─── Extrait

Le rapport du Groupe d’experts intergouvernemental sur l’évolution du climat (GIEC) publié le 9 août est catégorique : la crise climatique n’est plus abstraite ou lointaine, mais un processus déjà bien entamé qui menace toutes les communautés du vivant.

Tel un véritable film d’horreur, les sécheresses historiques dans l’Ouest canadien, les incendies de forêt apocalyptiques en Colombie-Britannique et les vagues de chaleur mortelles dans les villes n’en sont que quelques effets ressentis près de chez nous. Il faut vivre dans le déni pour ne pas ressentir l’urgence et espérer un changement de direction radical. Toutefois, il est impératif d’insister sur le fait que nous ne sommes pas tous et toutes également responsables de la crise climatique. 

Les véritables coupables sont les 1 % des plus riches qui sont responsables de 15 % des gaz à effet de serre (GES) émis entre 1990 et 2015, soit deux fois plus que les émissions des 50 % des plus pauvres de la planète sur la même période. Sans parler des quelque 100 compagnies qui sont responsables de 71 % des émissions de CO2 mondiales liées aux industries depuis 1988.

Les actions de cette infime minorité nous imposent de composer avec la présente situation, où le nouveau rapport du GIEC nous annonce qu’il est probablement impossible de ne pas dépasser le budget de carbone restant pour limiter le réchauffement global à 1,5 °C, seuil permettant d’éviter un dérèglement climatique total et de respecter les cibles de l’Accord de Paris. Ce sont eux et elles que la culpabilité et l’urgence devraient ronger.

Pourtant, c’est nous qui ressentons cette urgence. Bien que les jeunes et les prochaines générations seront témoins et victimes des scénarios funestes dont est synonyme le statu quo pour 2050 ou 2070, ce nouveau rapport nous ramène dans le présent ; nous rappelant à quel point nous avons déjà les deux pieds dans la catastrophe du réchauffement planétaire.

──────
─── Documents sources

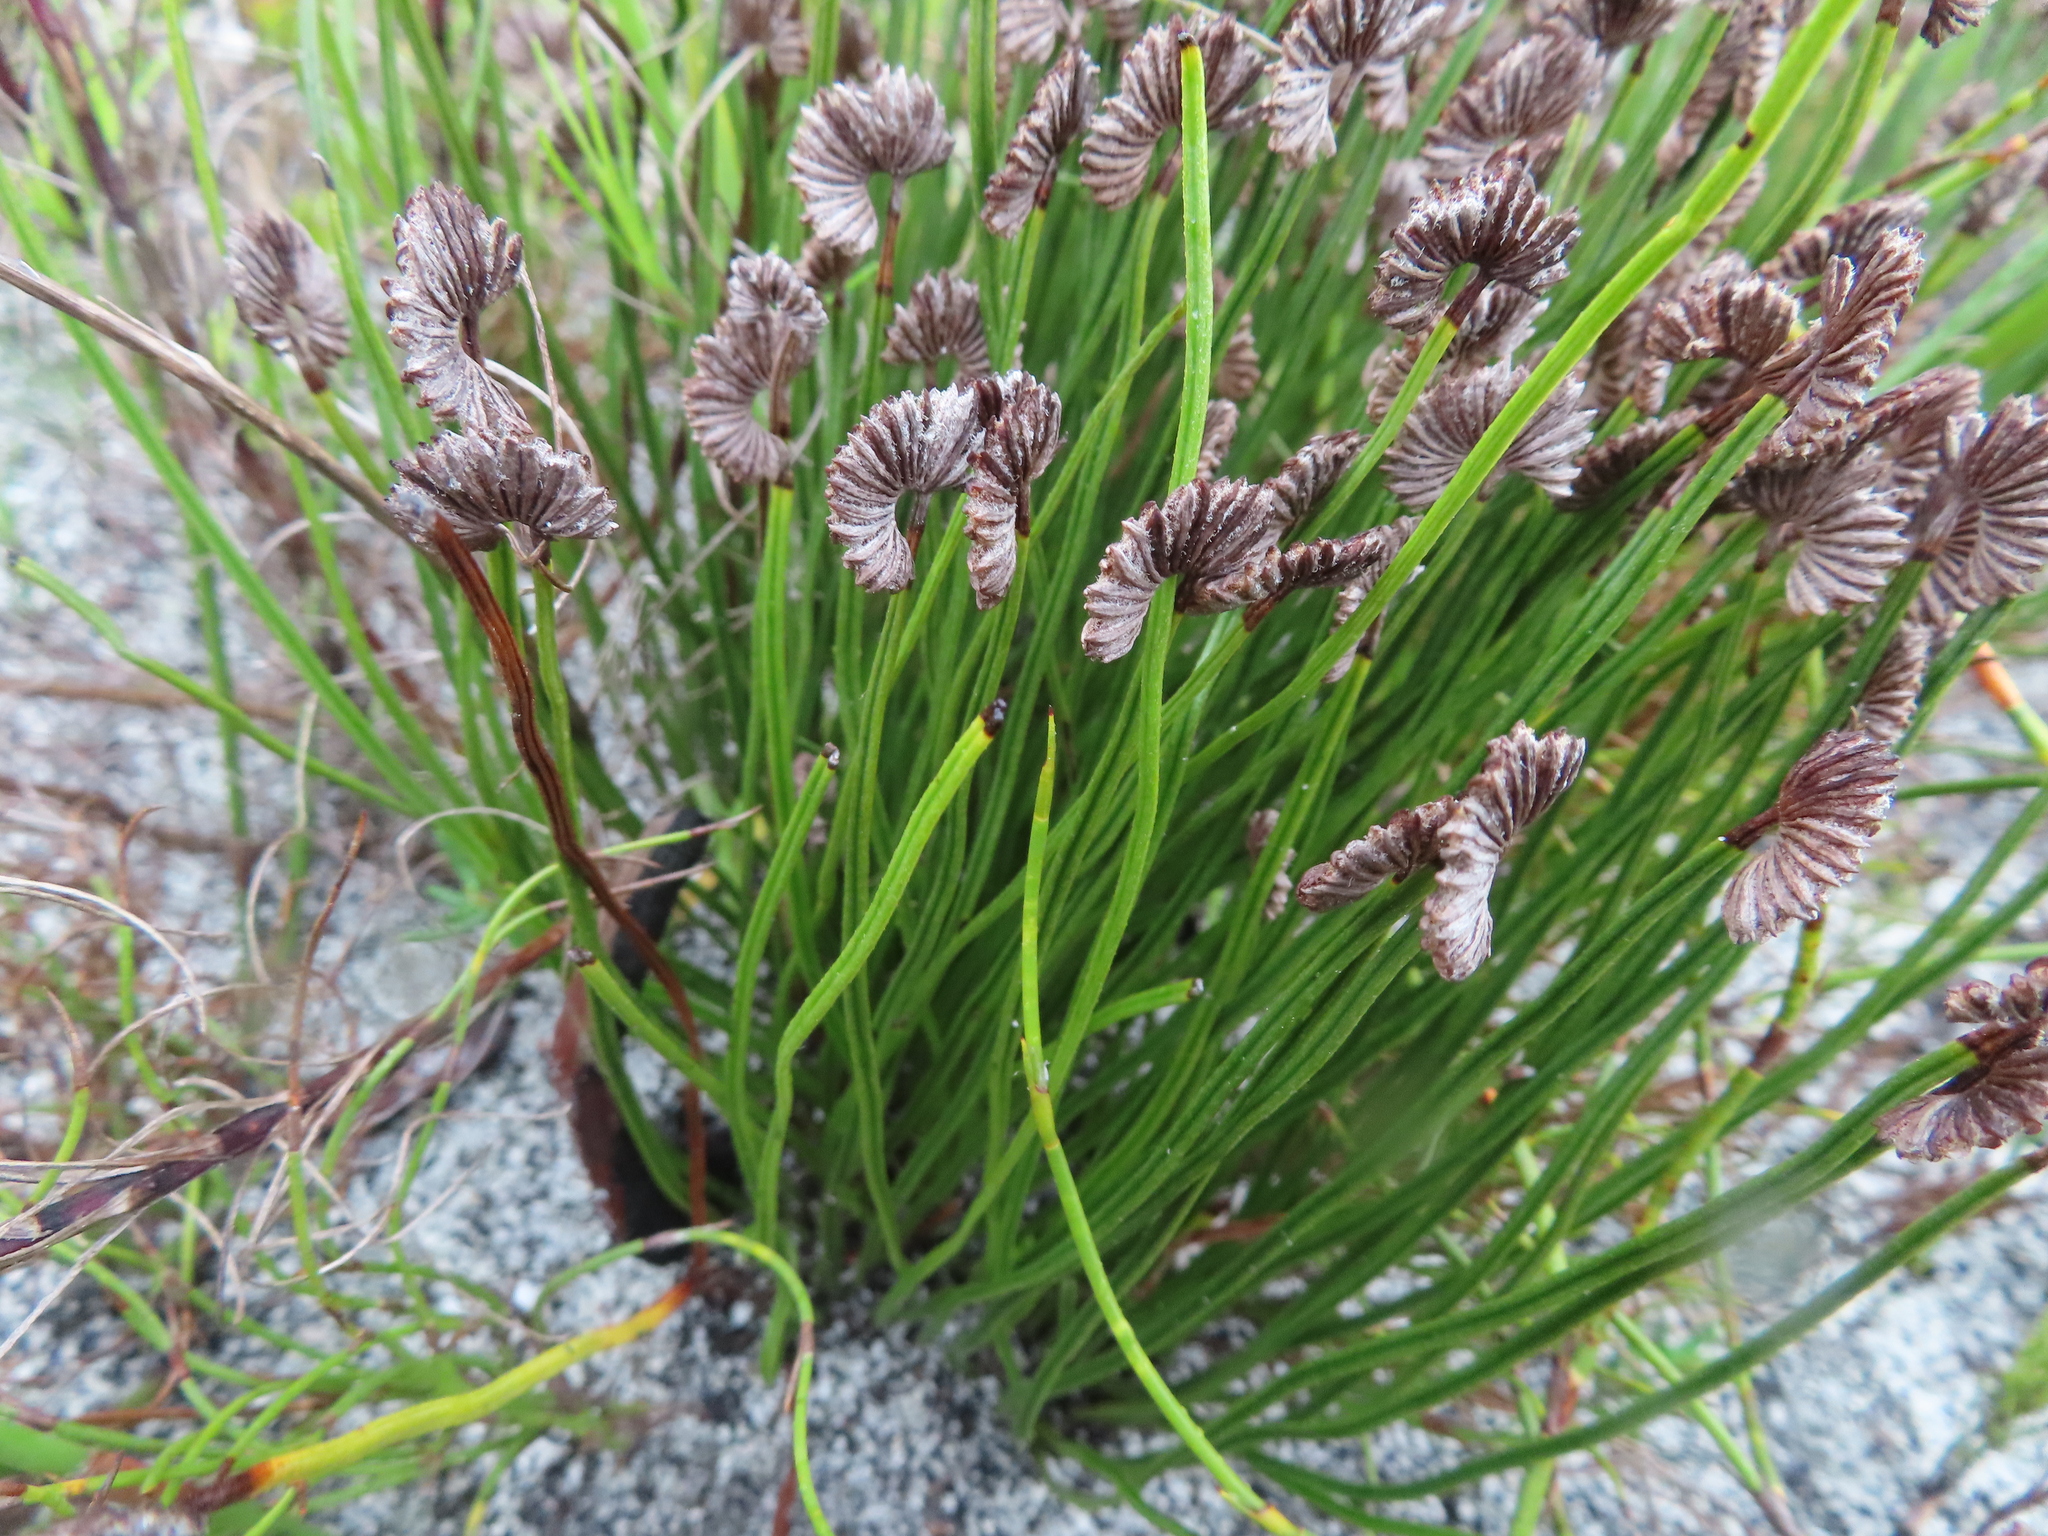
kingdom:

──────

**Consignes:**
1. Reformulez sous forme de liste le paragraphe de l'extrait sur la crise climatique qui commence par « Les véritables coupables sont », en gardant ses faits principaux.
2. Répondez brièvement à ces questions sur l'extrait consacré à la crise climatique :
(a) À quelle date le rapport du GIEC a-t-il été publié ?
(b) Dans quelle province l'extrait situe-t-il des incendies de forêt apocalyptiques ?
(c) À quel niveau de réchauffement global le budget de carbone restant devait-il permettre de se limiter ?
Les lignes n'ont aucun rapport avec l'extrait.

**Réponses rédigées:**
1.
- Les 1 % les plus riches sont responsables de 15 % des gaz à effet de serre émis entre 1990 et 2015.
- Cela représente deux fois plus que les émissions des 50 % les plus pauvres de la planète sur la même période.
- Une centaine de compagnies sont responsables de 71 % des émissions mondiales de CO2 liées aux industries depuis 1988.

2.
(a) Le 9 août.
(b) En Colombie-Britannique.
(c) À 1,5 °C.